Surveillance Abuses in Botswana

There are multiple recent reports of the abuse of surveillance equipment in Botswana to suppress reporting and public awareness of governmental corruption. In 2014, it was reported that the DISS participated in using surveillance and jamming technology developed by Elbit Systems to conduct “electronic warfare” against the media. In addition, the DISS has reportedly engaged in attempts to compromise the privacy of relationships between sources and reporters.

Chile

Our scanning identified what appeared to be a single Circles system in Chile, codename Cadillac Polaris. The system appears to be operated by the Investigations Police of Chile (PDI), as the Check Point firewalls identify the client as “Chile PDI.” The PDI is Chile’s main law enforcement agency. The Chile PDI was also a customer of Hacking Team’s Remote Control System (RCS) spyware, although they claimed that the spyware was only used for prosecuting crimes with prior judicial authorization.

Surveillance Abuses in Chile

Between 2017 and 2018, Chile’s other major national police agency, the Carabineros, reportedly illegally intercepted the calls, WhatsApp chats, and Telegram messages of multiple journalists. Chilean police also intercepted the communications of Indigenous Mapuche leaders and cited intercepted chats to justify the arrests. However, officials were later prosecuted for planting false evidence on the leaders’ phones.

Guatemala

We identified a single Circles system in Guatemala, Ginetta Galileo. The system appears to have been operated by the General Directorate of Civil Intelligence (DIGICI), as public WHOIS information records that the firewall IPs are registered to “Dirección General de Inteligencia Civil.”

Surveillance Abuses in Guatemala

A 2018 investigation by Guatemalan newspaper Nuestro Diario found that an Israeli arms dealer sold a variety of spy tools, including NSO Group’s Pegasus spyware and a Circles system, to a secret unit within DIGICI. The unit reportedly used the equipment to conduct illegal surveillance against journalists, businesspeople, and political opponents of the government. The surveillance arose amidst extreme physical threat to members of civil society. A recent report identified over 900 attacks between 2017-2018 in Guatemala, originating from both government and non-state actors.

Mexico

We identified what appear to be ten Circles systems in Mexico. One system, Mercedes Ventura, appears to have been used by the Mexican Navy (SEMAR). All firewall IPs for the Mercedes Ventura system were in /24s with multiple other IP addresses that are pointed to by domain names and return valid TLS certificates for semar.gob.mx and other websites linked to the Mexican Navy. An unnamed system appears to have been used by the State of Durango, as one of its firewall IPs was also pointed to by dozens of subdomains of durango.gob.mx. Additional details about the Mexico Circles systems are in Appendix A.

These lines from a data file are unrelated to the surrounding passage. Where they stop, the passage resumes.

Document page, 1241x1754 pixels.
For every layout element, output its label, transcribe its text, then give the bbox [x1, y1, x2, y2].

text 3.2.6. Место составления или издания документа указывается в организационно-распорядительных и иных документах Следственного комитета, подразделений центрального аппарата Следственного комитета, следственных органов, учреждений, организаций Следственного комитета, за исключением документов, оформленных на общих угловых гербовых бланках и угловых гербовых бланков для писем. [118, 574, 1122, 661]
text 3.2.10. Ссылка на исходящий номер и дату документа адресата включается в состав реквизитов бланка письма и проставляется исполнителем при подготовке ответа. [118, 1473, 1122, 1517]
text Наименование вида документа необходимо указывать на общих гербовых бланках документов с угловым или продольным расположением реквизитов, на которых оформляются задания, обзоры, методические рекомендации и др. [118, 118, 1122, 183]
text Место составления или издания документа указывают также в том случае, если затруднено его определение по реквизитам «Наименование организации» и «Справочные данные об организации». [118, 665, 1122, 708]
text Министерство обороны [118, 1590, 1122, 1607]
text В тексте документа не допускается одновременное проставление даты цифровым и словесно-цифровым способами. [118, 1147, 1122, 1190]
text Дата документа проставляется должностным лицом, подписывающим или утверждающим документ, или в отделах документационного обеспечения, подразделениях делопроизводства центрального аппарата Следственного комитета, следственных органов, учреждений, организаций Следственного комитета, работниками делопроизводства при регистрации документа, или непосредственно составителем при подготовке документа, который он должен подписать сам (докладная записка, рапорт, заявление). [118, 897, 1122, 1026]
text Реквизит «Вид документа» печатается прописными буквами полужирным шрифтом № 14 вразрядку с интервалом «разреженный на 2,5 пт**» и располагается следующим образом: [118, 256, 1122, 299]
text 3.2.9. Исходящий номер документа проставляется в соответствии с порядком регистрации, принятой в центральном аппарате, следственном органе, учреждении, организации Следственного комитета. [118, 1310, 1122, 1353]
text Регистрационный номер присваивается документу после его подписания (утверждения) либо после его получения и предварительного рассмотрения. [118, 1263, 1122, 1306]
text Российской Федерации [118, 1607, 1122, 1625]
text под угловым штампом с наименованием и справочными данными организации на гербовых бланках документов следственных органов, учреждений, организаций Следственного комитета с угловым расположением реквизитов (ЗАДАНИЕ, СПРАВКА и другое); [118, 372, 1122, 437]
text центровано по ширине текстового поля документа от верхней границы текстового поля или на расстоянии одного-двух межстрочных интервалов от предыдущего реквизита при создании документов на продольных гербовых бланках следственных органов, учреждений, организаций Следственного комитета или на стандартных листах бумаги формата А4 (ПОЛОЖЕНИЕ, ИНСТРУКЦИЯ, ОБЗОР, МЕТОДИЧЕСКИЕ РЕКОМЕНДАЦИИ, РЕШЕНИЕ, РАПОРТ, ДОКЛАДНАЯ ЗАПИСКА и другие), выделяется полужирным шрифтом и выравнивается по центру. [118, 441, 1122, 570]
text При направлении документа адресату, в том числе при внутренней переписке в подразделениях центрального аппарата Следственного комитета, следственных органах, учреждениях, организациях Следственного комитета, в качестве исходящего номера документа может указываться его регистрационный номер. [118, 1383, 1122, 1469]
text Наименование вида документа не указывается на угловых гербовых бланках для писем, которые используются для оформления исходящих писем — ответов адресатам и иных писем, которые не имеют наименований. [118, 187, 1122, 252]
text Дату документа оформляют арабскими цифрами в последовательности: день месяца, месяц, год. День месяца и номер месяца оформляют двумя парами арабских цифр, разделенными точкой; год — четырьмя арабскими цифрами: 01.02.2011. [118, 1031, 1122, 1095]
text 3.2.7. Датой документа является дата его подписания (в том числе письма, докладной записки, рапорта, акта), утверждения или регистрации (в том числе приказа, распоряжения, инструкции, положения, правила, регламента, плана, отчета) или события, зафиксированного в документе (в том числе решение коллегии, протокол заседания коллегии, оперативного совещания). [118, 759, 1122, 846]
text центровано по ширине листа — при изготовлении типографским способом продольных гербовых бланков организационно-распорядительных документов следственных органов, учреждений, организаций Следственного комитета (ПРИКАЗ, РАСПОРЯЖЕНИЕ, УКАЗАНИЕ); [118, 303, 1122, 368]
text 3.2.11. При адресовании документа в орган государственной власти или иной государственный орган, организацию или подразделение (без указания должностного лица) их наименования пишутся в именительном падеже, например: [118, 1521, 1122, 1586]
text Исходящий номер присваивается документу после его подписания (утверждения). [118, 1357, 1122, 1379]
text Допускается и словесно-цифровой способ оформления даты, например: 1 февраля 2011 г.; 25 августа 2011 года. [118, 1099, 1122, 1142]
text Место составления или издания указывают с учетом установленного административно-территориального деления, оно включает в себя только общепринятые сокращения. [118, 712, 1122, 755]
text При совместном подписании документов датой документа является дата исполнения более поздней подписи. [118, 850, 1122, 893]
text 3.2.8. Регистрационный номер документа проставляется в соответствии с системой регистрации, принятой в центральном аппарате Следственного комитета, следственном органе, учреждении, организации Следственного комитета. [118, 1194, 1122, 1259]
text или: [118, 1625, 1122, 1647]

Reporting has previously connected the Mexican government to the purchase of other SS7 surveillance equipment, such as ULIN made by Ability, as well as a system codenamed SkyLock sold by Verint Systems Inc.

Surveillance Abuses in Mexico

Mexico has an extensive history of surveillance abuses. Notably, our prior research has shown that entities within Mexico’s government serially abused NSO Group’s Pegasus spyware to target over 25 reporters, human rights defenders, and the families of individuals killed and disappeared by cartels. The pattern of abuses extends to other forms of digital surveillance.

Human rights organizations have documented that Mexico’s Navy has been responsible for civilian casualties in conflicts and human rights violations, including illegal detention, kidnapping, torture, and sexual torture. Mexico’s National Human Rights Commission recently confirmed this pattern in a recommendation.

Morocco

Our scanning identified what appeared to be a single Circles system in Morocco. The Morocco client’s IPs are in the same /27 as several websites of the Bureau central d’investigation judiciaire (BCIJ), and are in the same /26 as the website of the Moroccan Auxiliary Forces (FA). Both the FA and BCIJ are under the auspices of Morocco’s Ministry of Interior. A government agency in Morocco also appears to be a client of Circles’ affiliate NSO Group, though the identity of this Moroccan agency has not been established.